Yang Sedikit Dosanya


Pukul 13.30. Usai melepas sepatu dan berwudhu, iqamat lirih saya lantunkan. Di dalam mushala kantor yang dengan sengaja diletakkan di bagian paling ekor gedung kantor dan berdampingan dengan kamar mandi itu hanya ada saya dan seorang teman saya yang datang ke kantor “induk” dari wilayah yang berbeda namun dengan keperluan yang sama: mengumpulkan lembar-lembar laporan dan SPJ.

Setelah iqamat lirih selesai saya lantunkan, di luar dugaan saya, teman saya yang lima tahun lebih tua dari saya, sudah beranak dua, dan yang juga salah seorang tokoh penting NU di wilayahnya itu mendorong saya ke depan.

Dia : Yang sedikit dosanya yang semestinya menjadi imam.

Saya : Sampean itu ada-ada saja. Memangnya, tentang kualitas dan kuantitas dosa; tentang banyak-sedikitnya dosa, ada manusia yang mengetahuinya?

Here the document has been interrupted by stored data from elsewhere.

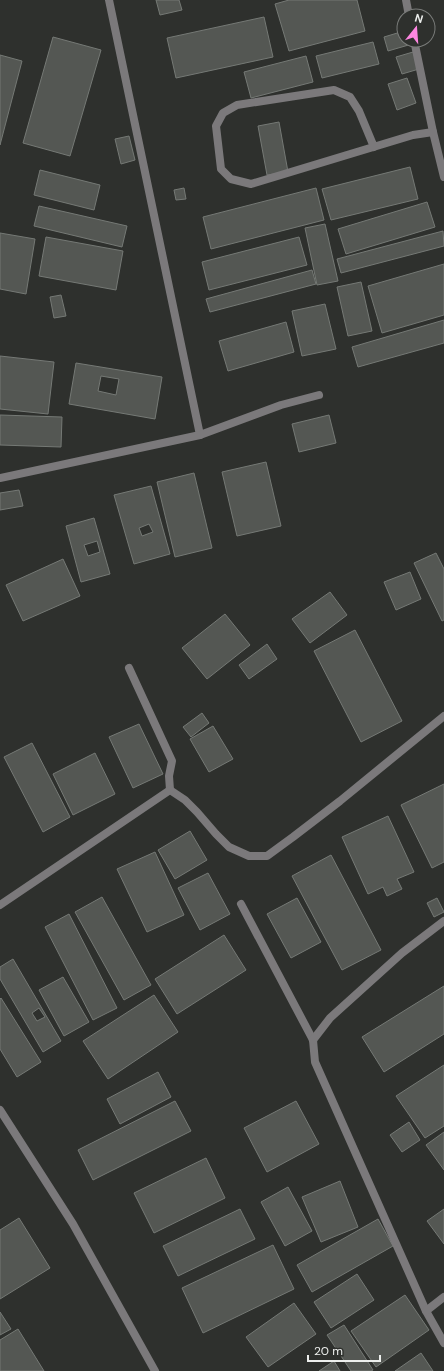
<svg xmlns="http://www.w3.org/2000/svg" width="444" height="1371" viewBox="0 0 444 1371" font-family="'DM Sans',sans-serif">
<style>
.building{fill:#545753;stroke:#757975;fill-rule:evenodd}
.lines{fill:none;stroke-linecap:round;stroke-linejoin:round}
.lane{stroke:#7b797b;stroke-width:8}
.street{stroke:#7b797b;stroke-width:8}
</style>
<rect width="100%" height="100%" fill="#2e302d"/>
<!-- building -->
<g class="building">
<path d="M156,0H179L182,10L160,15Z"/>
<path d="M289,0H357L365,31L289,51L275,4Z"/>
<path d="M264,17L273,57L176,78L167,38Z"/>
<path d="M404,31V40H411L412,44L388,51L384,37Z"/>
<path d="M53,37L101,50L70,156L23,143Z"/>
<path d="M373,42L379,64L322,78L316,56Z"/>
<path d="M413,52L419,69L402,74L396,57Z"/>
<path d="M0,55L22,61L0,145Z"/>
<path d="M306,56L313,82L251,98L244,72Z"/>
<path d="M407,78L416,103L397,110L388,84Z"/>
<path d="M279,122L288,172L267,175L258,126Z"/>
<path d="M129,136L135,160L121,164L115,139Z"/>
<path d="M410,167L418,199L331,220L322,189Z"/>
<path d="M40,170L100,185L94,210L34,195Z"/>
<path d="M184,188L186,199L176,200L174,190Z"/>
<path d="M316,188L324,220L211,249L203,217Z"/>
<path d="M427,202L435,227L346,254L338,229Z"/>
<path d="M39,206L127,226L122,247L34,226Z"/>
<path d="M325,224L338,281L317,285L305,228Z"/>
<path d="M443,231L444,246L341,273L337,259Z"/>
<path d="M0,233L35,239L26,294L0,289Z"/>
<path d="M46,237L123,251L116,290L39,276Z"/>
<path d="M299,237L307,265L209,290L202,262Z"/>
<path d="M444,264V315L382,333L368,286Z"/>
<path d="M312,270L316,284L210,312L206,299Z"/>
<path d="M361,282L372,331L348,336L337,287Z"/>
<path d="M61,295L66,316L54,318L50,297Z"/>
<path d="M325,304L336,349L302,356L292,311Z"/>
<path d="M444,320V343L358,367L352,347Z"/>
<path d="M286,322L294,352L228,371L219,341Z"/>
<path d="M0,356L54,362L48,414L0,409Z"/>
<path d="M76,363L162,377L155,419L69,404ZM101,376L119,379L116,395L98,391Z"/>
<path d="M0,415L62,417L61,447L0,445Z"/>
<path d="M329,415L336,443L299,452L292,424Z"/>
<path d="M266,462L281,526L237,536L222,472Z"/>
<path d="M194,473L212,548L175,557L157,482Z"/>
<path d="M151,486L170,554L134,564L114,495ZM149,524L153,532L142,536L139,528Z"/>
<path d="M19,490L23,506L0,510V493Z"/>
<path d="M94,518L110,574L81,582L66,526ZM97,541L100,552L88,556L84,545Z"/>
<path d="M436,553L444,569V620L442,621L414,563Z"/>
<path d="M63,559L80,596L23,621L6,585Z"/>
<path d="M410,572L421,599L396,610L384,582Z"/>
<path d="M330,592L347,615L310,643L292,619Z"/>
<path d="M225,614L250,645L207,679L182,648Z"/>
<path d="M355,630L402,721L361,742L314,651Z"/>
<path d="M267,644L277,659L249,679L239,665Z"/>
<path d="M202,713L209,723L191,737L183,727Z"/>
<path d="M139,724L163,774L133,788L109,737Z"/>
<path d="M213,726L233,759L209,772L190,739Z"/>
<path d="M32,743L70,817L43,832L4,757Z"/>
<path d="M95,753L115,794L73,815L53,774Z"/>
<path d="M444,784V862L432,868L401,805Z"/>
<path d="M388,816L414,872L397,879L402,889L387,896L383,887L368,894L342,837Z"/>
<path d="M190,831L207,860L175,879L158,850Z"/>
<path d="M155,852L184,915L147,932L117,869Z"/>
<path d="M331,855L381,950L342,970L292,876Z"/>
<path d="M208,873L230,914L200,930L178,888Z"/>
<path d="M102,897L151,985L124,1000L75,912Z"/>
<path d="M297,898L321,942L291,958L267,914Z"/>
<path d="M437,898L444,912L434,917L427,903Z"/>
<path d="M69,914L117,1008L93,1020L45,927Z"/>
<path d="M224,935L246,970L177,1014L155,979Z"/>
<path d="M13,959L61,1041L43,1052L0,979V967ZM39,1008L45,1017L37,1021L32,1013Z"/>
<path d="M63,977L89,1022L64,1036L39,990Z"/>
<path d="M444,986V1034L384,1072L362,1037Z"/>
<path d="M154,995L178,1032L108,1079L83,1041Z"/>
<path d="M1,998L41,1062L17,1077L0,1049V999Z"/>
<path d="M444,1065V1126L425,1138L396,1096Z"/>
<path d="M158,1072L171,1097L120,1124L107,1099Z"/>
<path d="M175,1101L191,1131L93,1180L78,1150Z"/>
<path d="M296,1101L319,1144L267,1172L244,1128Z"/>
<path d="M409,1122L420,1140L402,1152L390,1135Z"/>
<path d="M444,1132V1170L426,1145Z"/>
<path d="M206,1158L225,1198L154,1233L134,1193Z"/>
<path d="M340,1181L358,1227L321,1242L302,1197Z"/>
<path d="M288,1187L312,1231L285,1246L261,1202Z"/>
<path d="M240,1209L255,1239L178,1276L163,1246Z"/>
<path d="M444,1209V1244L427,1221Z"/>
<path d="M19,1218L50,1268L0,1299V1230Z"/>
<path d="M378,1219L393,1246L312,1292L297,1265Z"/>
<path d="M273,1245L294,1289L203,1333L182,1288Z"/>
<path d="M357,1274L374,1300L331,1328L314,1302Z"/>
<path d="M405,1295L429,1330L376,1367L351,1331Z"/>
<path d="M294,1303L316,1334L268,1367L246,1337Z"/>
<path d="M0,1312L11,1329L0,1335Z"/>
<path d="M344,1325L373,1370L371,1371H351L327,1335Z"/>
<path d="M18,1329L44,1371H0V1340Z"/>
<path d="M421,1353L433,1371H395Z"/>
<path d="M334,1361L340,1371H319Z"/>
</g>
<g class="lines">
<!-- lane -->
<path class="lane" d="M374,147L359,111L350,97L334,90L237,105L223,113L216,126L221,169L231,179L251,184L413,135L433,132"/>
<!-- street -->
<g class="street">
<path d="M109,0L200,435"/>
<path d="M406,0L409,16"/>
<path d="M414,40L433,132L444,177"/>
<path d="M0,478L200,435L281,405L319,395"/>
<path d="M129,668L172,761L169,776L170,790"/>
<path d="M170,790L185,800L197,812L216,834L229,847L249,856H267L293,837L340,801L444,716"/>
<path d="M241,904L313,1040L315,1062L426,1311L444,1343"/>
<path d="M0,905L170,790"/>
<path d="M313,1040L330,1018L402,953L444,921"/>
<path d="M0,1110L73,1224L155,1371"/>
<path d="M426,1311L444,1297"/>
</g>
</g>
<!-- north arrow -->
<g transform="translate(416 28) rotate(17)"><circle r="19" fill="#2e302d" stroke="#7a7c7a"/>
<path d="M0-3L7 15L0 10L-7 15Z" fill="#fd86e1"/>
<text y="-6" font-size="11" font-weight="bold" text-anchor="middle" fill="#edefed">N</text>
</g>
<!-- scale -->
<path d="M308 1355v6h72v-6" fill="none" stroke="#edefed" stroke-width="2"/>
<text x="314" y="1355" font-size="12" fill="#edefed" stroke="#2e302d" stroke-width="3" paint-order="stroke">20 m</text>
</svg>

Akhirnya, entah untuk kali yang ke berapa, dia menjadi imam saya. Dan tak pernah satu kali pun saya pernah menjadi imamnya. Hal ini bukan karena saya tidak cukup mampu menjadi imam, tetapi setiap kali berurusan dengan orang-orang NU, saya selalu merasa malu untuk “berjalan” di depan mereka. Bukankah orang-orang NU selalu lebih benar dari orang-orang non-NU apalagi dari orang-orang yang tidak NU dan tidak non-NU seperti saya ini.

Tapi di luar rasa malu saya itu, saya sungguh bersyukur mempunyai teman seperti dia. Seorang teman yang dari balik selimut tebal NU masih bersedia memandang benar-salah dan pahala-dosa secara lebih adil. Dari balik selimut tebal itu ia tahu bahwa memalsu tandatangan, membodohi masyarakat, menyakiti pikiran-perasaan, dan menelan hak orang lain adalah jauh lebih besar dosanya daripada tidak qunut Shubuh dan tidak mengikuti kenduri.